CDU-Fraktionschef Tobias Koch dankte Initiativen, Spendern und ehrenamtlichen Helfern: hunderttausende private Unterkünfte seien gemeldet, Hilfsgüter und Spenden gesammelt worden. Koch plädierte dafür, kurzfristig auf Kohle und Öl aus Russland zu verzichten. Hier gebe es andere Bezugsquellen. Eine Laufzeitverlängerung für die noch betriebenen Atomkraftwerke dürfe kein Tabu sein.
Putin ein „Kriegsverbrecher“
Grünen-Fraktionschefin Kalben widersprach mit Hinweis auf die Skepsis der Betreiber. Zudem komme das benötigte Uran auch aus Russland. Sie nannte Putin einen „Kriegsverbrecher“ und sprach von einem Dilemma: Forderungen nach schärferen Sanktionen seien sehr verständlich, aber „wir sind immer noch abhängig von den Energielieferungen“. Die Erneuerbaren seien hier nicht hinreichend ausgebaut worden.
Ähnlich argumentierte FDP-Fraktionschef Christopher Grimm: „Sanktionen muss man selbst durchhalten können“, sagt er. Russland habe sich mit dem „schrecklichen Angriffskrieg isoliert“, sagte Vogt und sprach von einem KGB- und Mafiastaat“, dem gegenüber Deutschland viel zu lange gutgläubig gewesen sei.

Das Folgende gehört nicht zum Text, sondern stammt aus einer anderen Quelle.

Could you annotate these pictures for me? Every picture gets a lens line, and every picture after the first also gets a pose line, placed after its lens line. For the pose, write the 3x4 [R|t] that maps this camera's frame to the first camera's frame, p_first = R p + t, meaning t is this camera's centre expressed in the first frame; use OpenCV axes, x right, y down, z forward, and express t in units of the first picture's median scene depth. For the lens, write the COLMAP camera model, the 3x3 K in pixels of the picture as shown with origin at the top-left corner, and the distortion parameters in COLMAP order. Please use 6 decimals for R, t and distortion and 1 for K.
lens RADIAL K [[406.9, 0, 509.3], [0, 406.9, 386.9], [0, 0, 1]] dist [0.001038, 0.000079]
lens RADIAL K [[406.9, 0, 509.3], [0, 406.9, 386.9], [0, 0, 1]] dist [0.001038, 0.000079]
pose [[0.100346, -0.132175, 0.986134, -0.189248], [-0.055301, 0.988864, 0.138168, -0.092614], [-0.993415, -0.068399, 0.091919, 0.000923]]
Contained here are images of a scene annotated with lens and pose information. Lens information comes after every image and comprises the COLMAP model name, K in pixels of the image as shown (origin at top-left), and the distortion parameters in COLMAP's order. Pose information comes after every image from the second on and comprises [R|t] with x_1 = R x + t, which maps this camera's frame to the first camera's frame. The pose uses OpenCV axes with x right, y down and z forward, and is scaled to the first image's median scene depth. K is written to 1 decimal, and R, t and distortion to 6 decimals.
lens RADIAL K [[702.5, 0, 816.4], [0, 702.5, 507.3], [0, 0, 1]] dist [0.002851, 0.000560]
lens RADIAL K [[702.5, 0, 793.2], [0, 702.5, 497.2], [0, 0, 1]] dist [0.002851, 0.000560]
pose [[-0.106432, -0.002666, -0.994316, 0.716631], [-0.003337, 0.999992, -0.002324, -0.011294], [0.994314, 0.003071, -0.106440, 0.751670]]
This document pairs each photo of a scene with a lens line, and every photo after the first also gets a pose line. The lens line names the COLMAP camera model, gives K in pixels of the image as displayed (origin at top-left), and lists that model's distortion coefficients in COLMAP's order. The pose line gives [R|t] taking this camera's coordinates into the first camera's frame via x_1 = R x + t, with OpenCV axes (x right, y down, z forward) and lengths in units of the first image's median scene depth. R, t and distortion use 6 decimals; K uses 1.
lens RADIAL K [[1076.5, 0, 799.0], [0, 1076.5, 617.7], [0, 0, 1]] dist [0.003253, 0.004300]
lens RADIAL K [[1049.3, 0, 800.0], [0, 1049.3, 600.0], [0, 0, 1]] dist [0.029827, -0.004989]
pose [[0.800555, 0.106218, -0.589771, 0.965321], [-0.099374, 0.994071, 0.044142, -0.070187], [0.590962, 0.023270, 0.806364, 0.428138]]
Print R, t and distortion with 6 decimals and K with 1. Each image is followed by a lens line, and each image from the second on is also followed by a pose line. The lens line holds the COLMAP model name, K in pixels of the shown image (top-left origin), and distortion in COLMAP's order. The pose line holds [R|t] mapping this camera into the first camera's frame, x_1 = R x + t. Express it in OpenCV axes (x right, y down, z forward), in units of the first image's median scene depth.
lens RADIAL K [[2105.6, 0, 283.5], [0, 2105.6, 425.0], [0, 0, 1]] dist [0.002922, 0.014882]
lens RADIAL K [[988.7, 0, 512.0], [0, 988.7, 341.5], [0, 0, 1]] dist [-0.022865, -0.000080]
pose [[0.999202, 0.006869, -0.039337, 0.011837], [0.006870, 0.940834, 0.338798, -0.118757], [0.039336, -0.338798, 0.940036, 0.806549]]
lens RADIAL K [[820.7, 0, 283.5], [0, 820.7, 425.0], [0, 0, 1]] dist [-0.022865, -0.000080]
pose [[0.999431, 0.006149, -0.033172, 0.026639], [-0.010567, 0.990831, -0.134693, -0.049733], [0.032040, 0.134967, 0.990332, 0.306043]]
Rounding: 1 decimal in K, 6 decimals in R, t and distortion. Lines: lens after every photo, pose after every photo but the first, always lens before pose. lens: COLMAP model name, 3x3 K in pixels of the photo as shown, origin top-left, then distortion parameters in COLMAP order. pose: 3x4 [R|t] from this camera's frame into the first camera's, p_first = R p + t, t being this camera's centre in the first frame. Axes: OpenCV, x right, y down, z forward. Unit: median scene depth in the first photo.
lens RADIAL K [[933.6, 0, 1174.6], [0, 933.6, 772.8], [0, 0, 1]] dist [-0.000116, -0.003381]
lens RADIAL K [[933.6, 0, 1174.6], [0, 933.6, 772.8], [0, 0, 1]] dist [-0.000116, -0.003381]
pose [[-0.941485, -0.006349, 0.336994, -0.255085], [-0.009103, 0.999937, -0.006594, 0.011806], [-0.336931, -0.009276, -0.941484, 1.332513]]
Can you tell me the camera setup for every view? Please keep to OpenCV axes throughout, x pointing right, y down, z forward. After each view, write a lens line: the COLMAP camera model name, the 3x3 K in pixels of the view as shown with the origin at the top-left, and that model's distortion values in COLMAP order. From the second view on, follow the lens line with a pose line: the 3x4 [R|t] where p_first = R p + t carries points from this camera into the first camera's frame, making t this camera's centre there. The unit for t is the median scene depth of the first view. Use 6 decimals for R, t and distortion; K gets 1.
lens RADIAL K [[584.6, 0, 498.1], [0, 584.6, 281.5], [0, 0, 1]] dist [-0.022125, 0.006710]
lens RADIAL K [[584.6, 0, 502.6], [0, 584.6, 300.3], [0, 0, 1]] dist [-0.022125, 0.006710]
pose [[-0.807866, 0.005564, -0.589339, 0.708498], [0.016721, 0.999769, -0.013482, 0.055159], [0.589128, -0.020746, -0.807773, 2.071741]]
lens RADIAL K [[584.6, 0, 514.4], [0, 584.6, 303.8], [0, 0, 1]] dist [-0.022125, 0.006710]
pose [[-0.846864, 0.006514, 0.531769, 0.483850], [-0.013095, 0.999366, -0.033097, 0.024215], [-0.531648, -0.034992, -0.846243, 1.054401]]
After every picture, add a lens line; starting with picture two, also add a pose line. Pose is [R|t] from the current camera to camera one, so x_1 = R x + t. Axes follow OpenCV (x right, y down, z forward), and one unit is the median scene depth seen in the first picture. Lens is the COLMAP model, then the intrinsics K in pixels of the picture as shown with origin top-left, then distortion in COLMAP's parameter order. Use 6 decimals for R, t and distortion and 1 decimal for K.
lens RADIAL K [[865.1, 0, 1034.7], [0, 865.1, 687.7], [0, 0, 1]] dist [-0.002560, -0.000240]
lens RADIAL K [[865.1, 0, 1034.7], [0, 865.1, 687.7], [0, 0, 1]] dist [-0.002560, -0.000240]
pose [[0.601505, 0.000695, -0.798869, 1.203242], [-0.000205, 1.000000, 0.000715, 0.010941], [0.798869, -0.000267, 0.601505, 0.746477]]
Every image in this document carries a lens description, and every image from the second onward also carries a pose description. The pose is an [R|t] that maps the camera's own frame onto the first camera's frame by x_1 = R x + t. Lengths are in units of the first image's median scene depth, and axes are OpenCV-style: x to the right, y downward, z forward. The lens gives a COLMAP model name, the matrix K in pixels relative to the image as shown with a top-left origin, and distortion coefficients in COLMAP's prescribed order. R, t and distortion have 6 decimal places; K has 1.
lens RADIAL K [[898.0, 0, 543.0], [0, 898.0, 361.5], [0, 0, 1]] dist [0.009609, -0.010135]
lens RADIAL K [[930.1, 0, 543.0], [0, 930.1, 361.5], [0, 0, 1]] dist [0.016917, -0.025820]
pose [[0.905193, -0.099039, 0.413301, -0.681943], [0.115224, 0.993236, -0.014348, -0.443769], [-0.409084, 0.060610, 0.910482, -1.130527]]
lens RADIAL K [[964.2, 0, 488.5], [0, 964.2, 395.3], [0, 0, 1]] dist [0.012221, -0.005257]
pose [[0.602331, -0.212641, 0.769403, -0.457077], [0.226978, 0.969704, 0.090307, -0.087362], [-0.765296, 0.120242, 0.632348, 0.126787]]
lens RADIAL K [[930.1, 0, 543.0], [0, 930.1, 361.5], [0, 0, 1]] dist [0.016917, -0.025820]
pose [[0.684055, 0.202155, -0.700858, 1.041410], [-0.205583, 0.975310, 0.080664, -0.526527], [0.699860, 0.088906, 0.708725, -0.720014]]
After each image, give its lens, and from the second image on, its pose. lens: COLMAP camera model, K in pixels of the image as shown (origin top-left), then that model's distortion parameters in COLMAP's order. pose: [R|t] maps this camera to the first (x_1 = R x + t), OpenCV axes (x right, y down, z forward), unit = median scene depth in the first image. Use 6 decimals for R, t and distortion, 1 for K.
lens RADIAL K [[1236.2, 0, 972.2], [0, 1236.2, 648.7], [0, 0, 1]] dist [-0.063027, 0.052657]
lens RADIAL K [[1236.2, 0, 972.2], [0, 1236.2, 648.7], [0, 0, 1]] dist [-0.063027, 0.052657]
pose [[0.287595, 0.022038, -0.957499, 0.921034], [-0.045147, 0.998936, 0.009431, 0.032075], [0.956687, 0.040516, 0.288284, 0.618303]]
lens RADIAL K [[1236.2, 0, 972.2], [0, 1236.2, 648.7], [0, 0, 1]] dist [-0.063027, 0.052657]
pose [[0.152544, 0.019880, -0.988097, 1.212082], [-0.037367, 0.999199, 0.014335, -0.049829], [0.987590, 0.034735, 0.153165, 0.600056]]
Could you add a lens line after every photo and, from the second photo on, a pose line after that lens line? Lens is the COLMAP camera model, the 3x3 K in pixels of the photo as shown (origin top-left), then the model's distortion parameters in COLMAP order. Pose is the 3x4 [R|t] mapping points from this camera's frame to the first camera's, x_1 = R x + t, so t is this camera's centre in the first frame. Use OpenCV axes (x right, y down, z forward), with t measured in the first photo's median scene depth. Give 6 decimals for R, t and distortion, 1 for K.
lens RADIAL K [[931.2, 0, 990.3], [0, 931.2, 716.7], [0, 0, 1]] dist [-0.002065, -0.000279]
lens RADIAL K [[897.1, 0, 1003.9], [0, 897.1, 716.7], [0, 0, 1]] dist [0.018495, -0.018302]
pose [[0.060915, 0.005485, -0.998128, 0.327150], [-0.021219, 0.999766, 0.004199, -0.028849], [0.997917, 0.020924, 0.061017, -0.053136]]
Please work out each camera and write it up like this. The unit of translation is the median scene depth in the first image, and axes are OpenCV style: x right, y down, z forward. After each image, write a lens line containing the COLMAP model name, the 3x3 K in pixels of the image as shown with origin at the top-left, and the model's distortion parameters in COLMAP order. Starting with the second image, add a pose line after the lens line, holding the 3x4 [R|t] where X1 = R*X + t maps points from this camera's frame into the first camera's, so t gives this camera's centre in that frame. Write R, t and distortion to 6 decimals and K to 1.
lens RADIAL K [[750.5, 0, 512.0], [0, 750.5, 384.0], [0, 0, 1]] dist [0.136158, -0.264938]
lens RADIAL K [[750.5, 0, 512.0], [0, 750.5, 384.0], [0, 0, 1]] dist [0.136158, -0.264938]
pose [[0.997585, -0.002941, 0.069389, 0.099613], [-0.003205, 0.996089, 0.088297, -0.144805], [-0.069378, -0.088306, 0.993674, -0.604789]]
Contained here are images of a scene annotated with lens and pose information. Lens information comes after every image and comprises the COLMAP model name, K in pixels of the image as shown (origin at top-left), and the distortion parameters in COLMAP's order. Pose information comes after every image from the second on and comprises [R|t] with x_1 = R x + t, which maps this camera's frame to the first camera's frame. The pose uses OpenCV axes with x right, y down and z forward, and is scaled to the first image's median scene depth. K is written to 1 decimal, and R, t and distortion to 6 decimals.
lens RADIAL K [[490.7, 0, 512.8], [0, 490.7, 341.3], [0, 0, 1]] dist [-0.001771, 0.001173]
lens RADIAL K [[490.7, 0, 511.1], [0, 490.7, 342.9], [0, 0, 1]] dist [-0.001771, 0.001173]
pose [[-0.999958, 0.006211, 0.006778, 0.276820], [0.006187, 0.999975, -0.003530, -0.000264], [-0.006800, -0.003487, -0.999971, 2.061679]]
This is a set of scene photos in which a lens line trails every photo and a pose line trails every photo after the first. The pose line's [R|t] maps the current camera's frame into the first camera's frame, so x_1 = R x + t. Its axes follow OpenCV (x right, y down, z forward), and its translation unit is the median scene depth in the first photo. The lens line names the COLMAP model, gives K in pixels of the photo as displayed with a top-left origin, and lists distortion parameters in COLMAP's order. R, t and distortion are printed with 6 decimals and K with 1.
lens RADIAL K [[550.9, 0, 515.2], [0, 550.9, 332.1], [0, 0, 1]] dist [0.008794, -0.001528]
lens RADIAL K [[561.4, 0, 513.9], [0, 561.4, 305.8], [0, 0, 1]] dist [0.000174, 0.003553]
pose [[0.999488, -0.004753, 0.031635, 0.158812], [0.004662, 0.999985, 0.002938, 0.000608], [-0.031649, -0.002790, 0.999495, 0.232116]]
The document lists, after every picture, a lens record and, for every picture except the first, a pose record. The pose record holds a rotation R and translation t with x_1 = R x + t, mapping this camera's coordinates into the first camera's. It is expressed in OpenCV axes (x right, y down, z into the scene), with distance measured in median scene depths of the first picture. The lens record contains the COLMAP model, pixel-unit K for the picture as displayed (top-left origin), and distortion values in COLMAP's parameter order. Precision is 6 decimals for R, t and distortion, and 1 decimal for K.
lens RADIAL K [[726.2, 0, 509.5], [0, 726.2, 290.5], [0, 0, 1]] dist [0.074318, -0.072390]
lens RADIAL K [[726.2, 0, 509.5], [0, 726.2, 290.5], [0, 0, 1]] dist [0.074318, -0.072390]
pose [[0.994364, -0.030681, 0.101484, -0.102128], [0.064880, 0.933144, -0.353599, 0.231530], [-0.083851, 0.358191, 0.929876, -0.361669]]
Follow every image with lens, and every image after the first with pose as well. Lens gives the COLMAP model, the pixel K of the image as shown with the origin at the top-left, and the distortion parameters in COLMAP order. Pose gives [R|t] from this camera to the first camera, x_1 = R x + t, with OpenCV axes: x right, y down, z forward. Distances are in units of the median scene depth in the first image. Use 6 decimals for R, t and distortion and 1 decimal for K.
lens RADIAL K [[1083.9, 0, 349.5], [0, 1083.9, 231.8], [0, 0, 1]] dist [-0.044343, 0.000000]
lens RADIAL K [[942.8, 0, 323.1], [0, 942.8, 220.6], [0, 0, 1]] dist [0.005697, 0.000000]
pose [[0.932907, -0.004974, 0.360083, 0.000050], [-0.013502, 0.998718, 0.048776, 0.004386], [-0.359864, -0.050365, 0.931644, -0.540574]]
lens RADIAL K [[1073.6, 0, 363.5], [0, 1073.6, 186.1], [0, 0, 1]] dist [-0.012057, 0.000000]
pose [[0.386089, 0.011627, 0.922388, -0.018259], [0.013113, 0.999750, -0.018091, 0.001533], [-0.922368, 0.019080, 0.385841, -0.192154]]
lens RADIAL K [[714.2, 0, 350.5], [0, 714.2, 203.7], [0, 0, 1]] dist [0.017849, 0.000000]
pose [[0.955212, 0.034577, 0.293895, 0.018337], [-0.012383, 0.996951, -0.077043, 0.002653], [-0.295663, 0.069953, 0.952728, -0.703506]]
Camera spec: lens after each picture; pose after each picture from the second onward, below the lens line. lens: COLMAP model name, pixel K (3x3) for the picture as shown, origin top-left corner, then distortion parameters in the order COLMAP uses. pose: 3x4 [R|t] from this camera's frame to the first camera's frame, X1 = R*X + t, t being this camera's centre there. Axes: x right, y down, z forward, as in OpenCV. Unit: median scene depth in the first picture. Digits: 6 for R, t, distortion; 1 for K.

Landtag: Nobis fordert Steuersenkungen
Lars Harms vom SSW bedankte sich bei „Zivilgesellschaft und Verwaltung für deren tolles Engagement. Das ist schon klasse“. Er befürwortete weitere Waffenlieferungen an die Ukraine. Jörg Nobis von der AfD nannte die Energiepreise unerträglich hoch. Zur Entlastung forderte er Steuersenkungen.